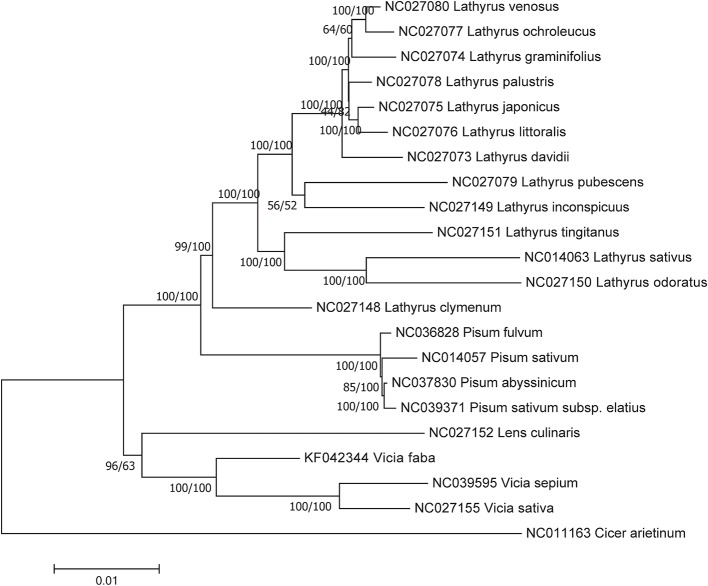
Phylogenetic relationships based on the conserved chloroplast protein-coding sequences of 21 Fabeae species and C. arietinum with the maximum likelihood (ML) method and the neighbor joining (NJ) method. C. arietinum was selected as the outgroup. Numbers on the left and right side at the branches represent bootstrap values of the ML method and the NJ method respectively.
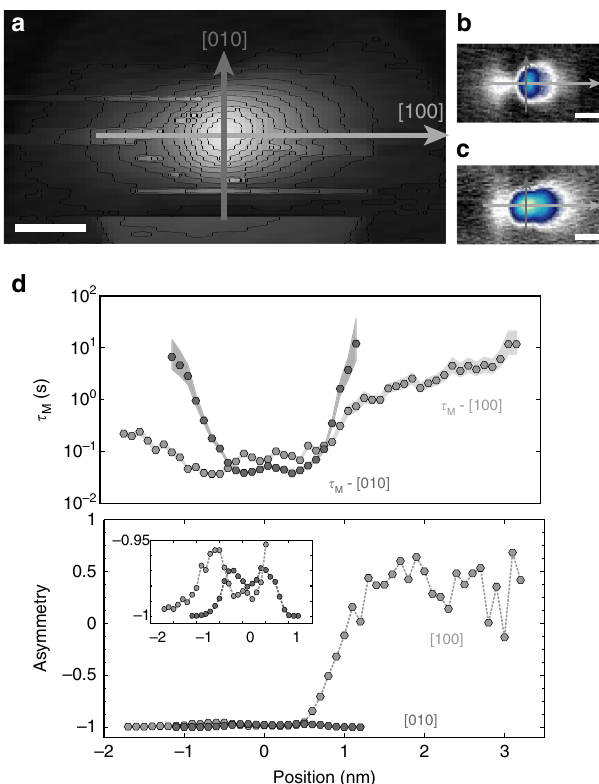
Fig. 5 Anisotropic gating. a Constant-height current map showing Co charge density at V s = 500 mV (setpoint conditions: V s = 500 mV, I = 40 pA, scale bar = 1 nm). Dark gray and light gray arrows show t measurement positions for d along [010] and [100], respectively. b Measurement locations shown on constant-current image of J V = − 400 mV, I = 20 pA, scale bar = 1 nm). c Measurement H,low ( s t locations with reference to J H,high ( V s = − 400mV, I t = 20 pA, scale bar = 1 nm). d Spatially resolved constant height measurements (setpoint conditions: V s = 500 mV, I t = 40 pA). Mean lifetime (top) and state asymmetry (bottom) as a function of position along (light gray) [100] and (dark gray) [010] directions. (Inset, bottom panel) Rescaled plot of asymmetry data from positions − 2 to 1 nm. The constant height image in a was taken with precisely the same tip height and bias to show the length scale of the ionized atomic wavefunction (atom is primarily in J H,low ). Position 0 nm corresponds to the center of the Co atom. Data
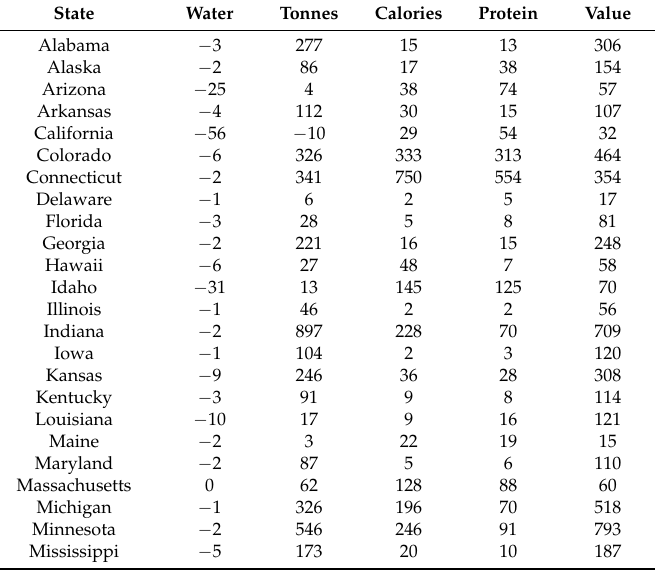
Table 3. Percent change in water demand, production, and economic value by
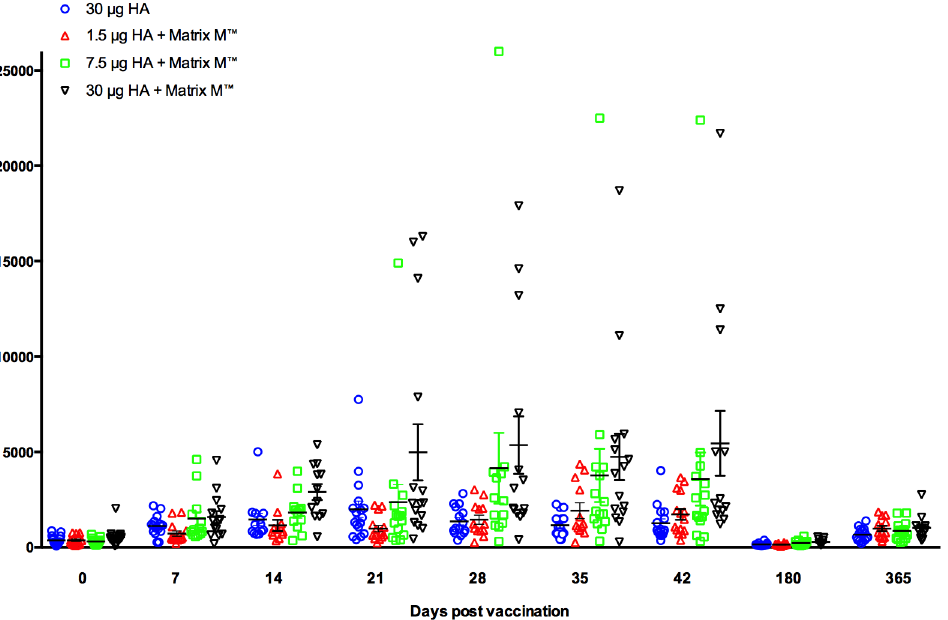
Fig 6. The H5N1-specific IgG response after vaccination. An ELISA was used to measure the NIBRG-14 influenza vaccine-specific serum IgG response before and after vaccination. Subjects were vaccinated with two doses (21 ± 1 days apart) of inactivated virosomal H5N1 vaccine alone (30 μ g HA, blue) or 1.5 (red), 7.5 (green) or 30 μ g HA (black) adjuvanted with Matrix-M (50 μ g). The bars represent the mean IgG titre ± standard error of the mean.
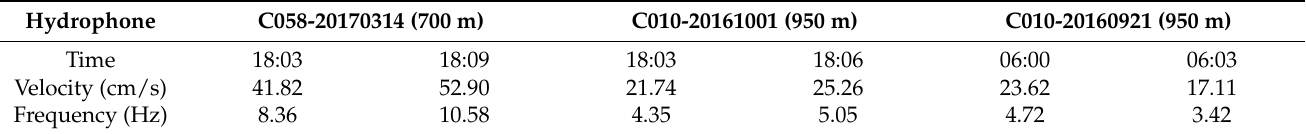
Table 3. ISW velocities and calculated frequencies of the hydrophones at different times.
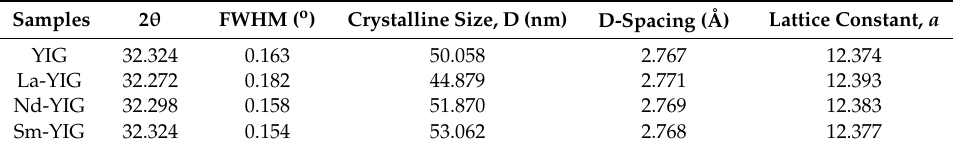
Table 2. Measured and calculated parameter of RE-YIG nanoparticles based on (420) peak.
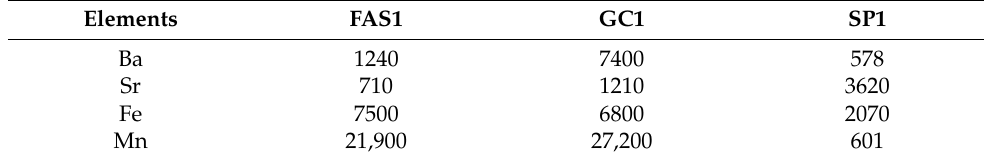
Table 4. Minor elements (mg/kg) of the studied samples from ICP-AES analyses.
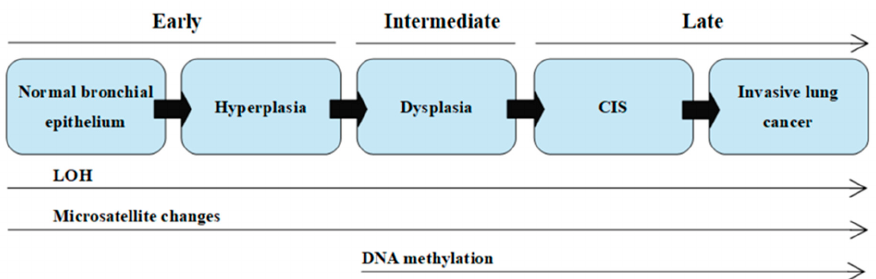
Figure 1. Scheme of the sequential changes during carcinogenesis in a simplified manner. LOH—loss of heterozygosity; CIS—carcinoma in situ. On the basis of (own modification of [7]).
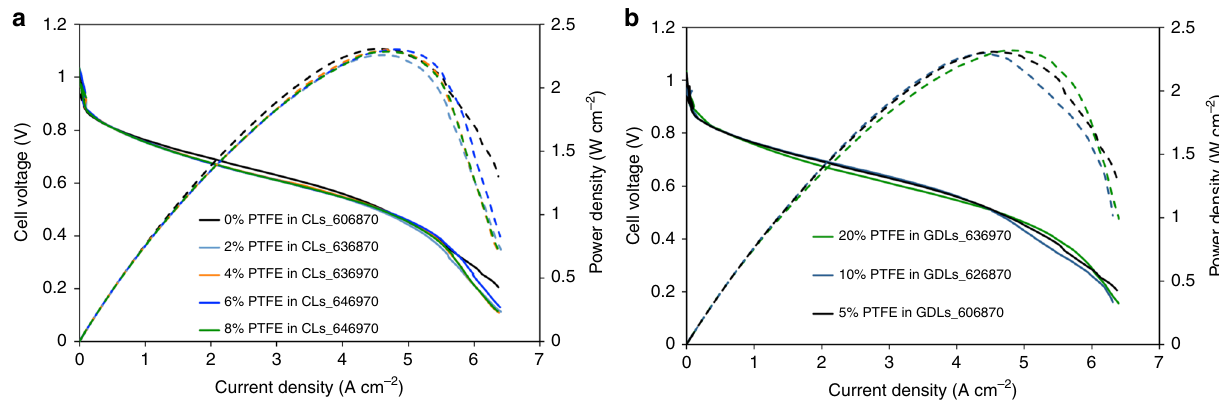
Fig. 6 CL and GDL hydrophobicity effects on AMFC performance. a i-V and i-power density curves (10 mV s − 1 forward scans) at optimal conditions in AMFCs. The CL PTFE was increased from 0 to 8 wt% with constant ionomer/carbon ratio of 0.4. The GDL PTFE content was kept constant at 5%; ( b ) i-V and i-power density curves (10 mV s − 1 forward scans) at optimal condition in AMFCs. The GDL PTFE contents for both anode and cathode were tested at 5%, 10%, and 20%. The anode and cathode loading were 0.70 mg PtRu cm − 2 and 0.60 mg Pt cm − 2 , respectively. The CLs PTFE mass content was kept at 0%. The membranes used in all tests were HDPE 5 . The cells were tested at 70 °C. The data is presented without iR-correction.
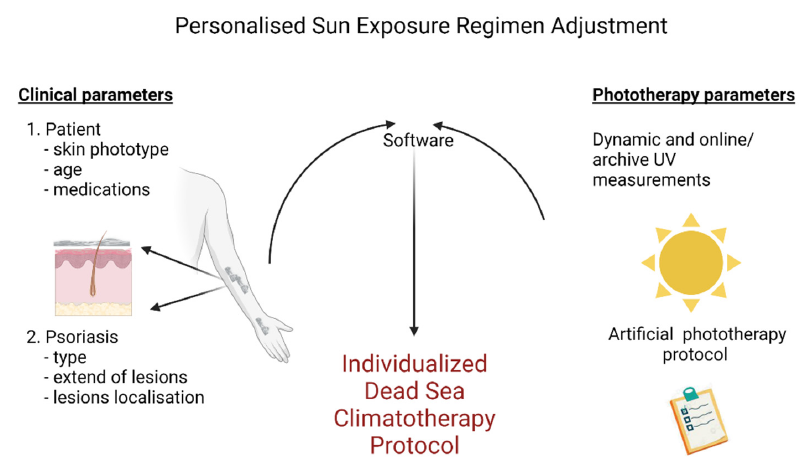
Figure 5. Dead Sea personalized climatotherapy protocol. Created with BioRender.com.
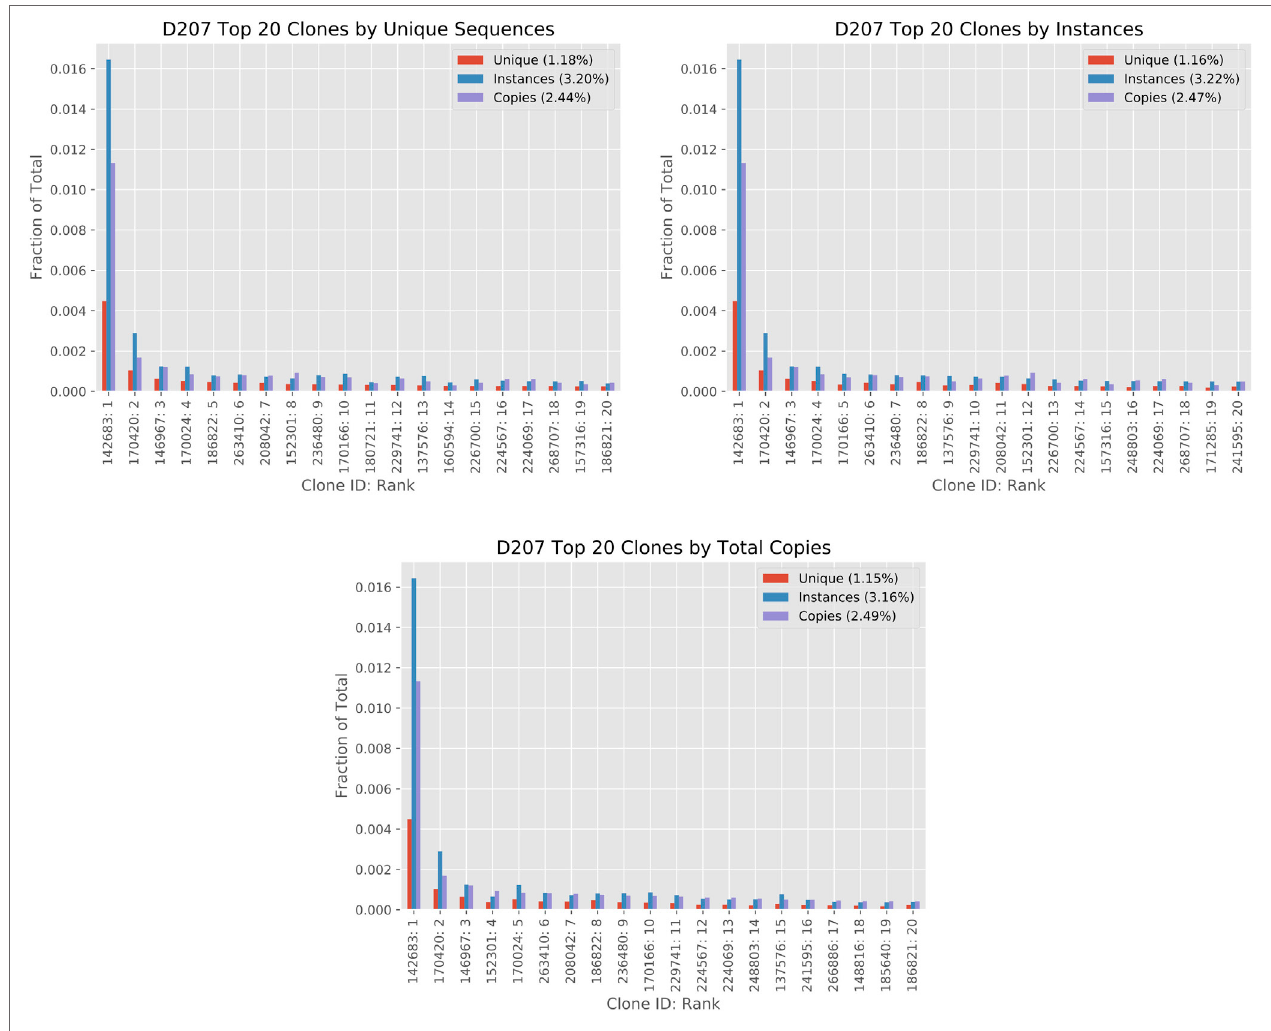
FIgUrE 5 | Analysis of top 20 clones by different clone size measures in D207. The top 20 clones are ordered in the three columns by total copies, instances, and unique sequences using the 19-library data set on D207. The x -axis shows the Clone ID (in ImmuneDB) followed by the rank. The clone size measures are given in fractions. The percentage within each chart legend indicates the sum of the top 20 ranked clones in the chart for each measure (please refer to the text for clone size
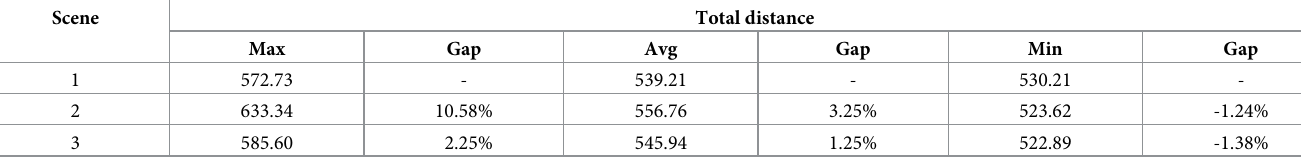
Table 4. Statistical results of each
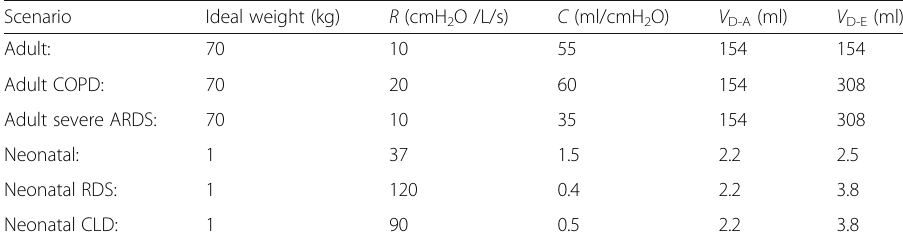
Table 2 Patient characteristics for different scenarios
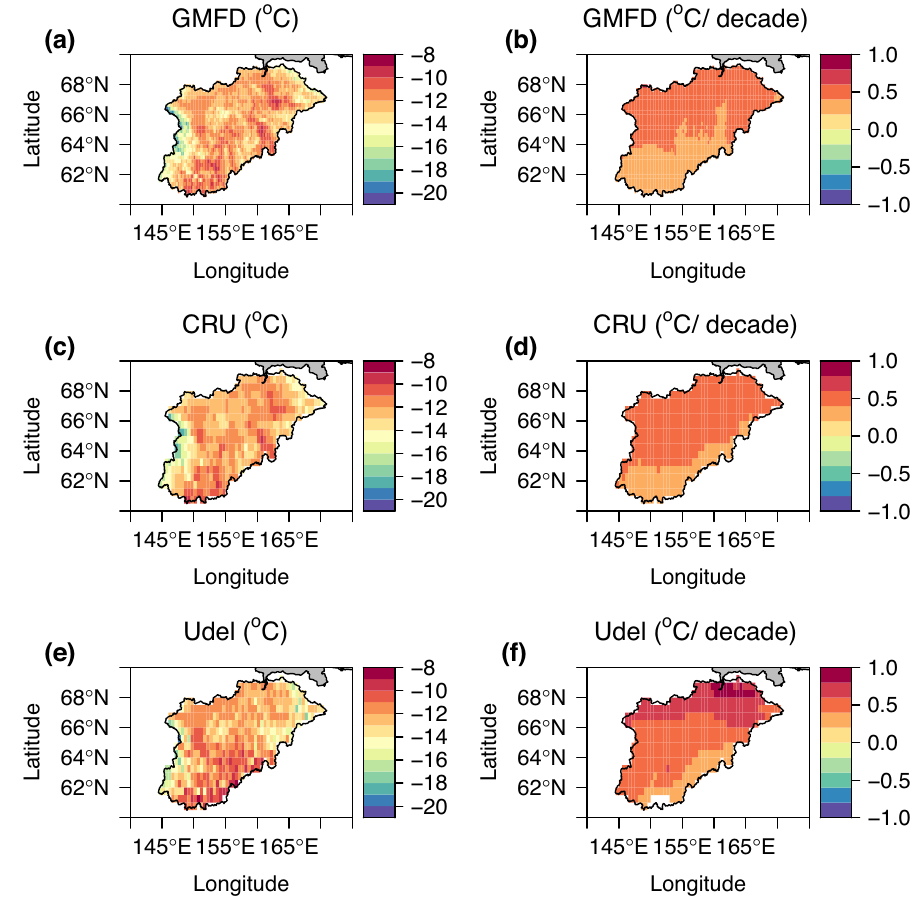
Figure 3. Climatology and trend in annual mean air temperature using three different forcing datasets. Climatology derived from ( a ) GMFD; ( c ) Climatic Research Unit (CRU), and ( e ) University of Delaware (Udel) and linear trend with statistical significance ( p < 0.05) derived from ( b ) GMFD; ( d ) CRU, and ( f )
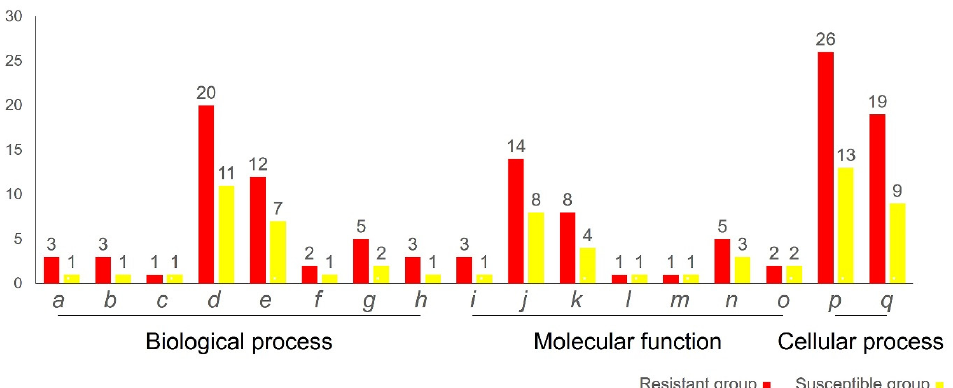
Figure 4. Gene Ontology annotations of the differentially expressed protein in the mucus of Vibrio - resistant and -susceptible hybrid groupers based on the PANTHER classification system ( p ≤ 0.05), which were categorized into biological process, molecular function and cellular function. y -axis: number of proteins; x -axis. GO terms. a : response to stimulus (GO: 0050896); b : signaling (GO:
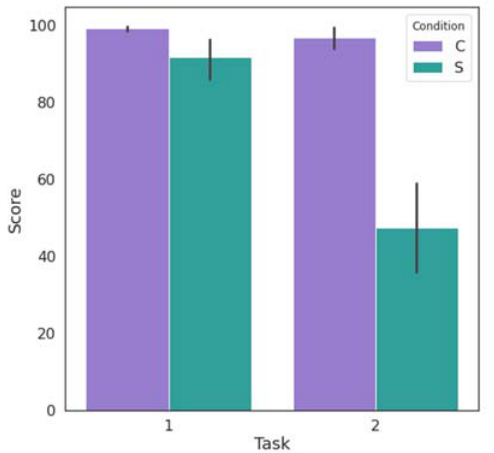
Figure 10. The average scores of all the subjects during the control (C) and the stress (S) conditions of the Stroop Color Word Task (Task 1) and the Mental Arithmetic Task (Task 2). Bar lines indicate the standard deviation values.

- **Task item**
State the number of lines in the records that include the word "each", and add nothing to it.

- **Written reply**
2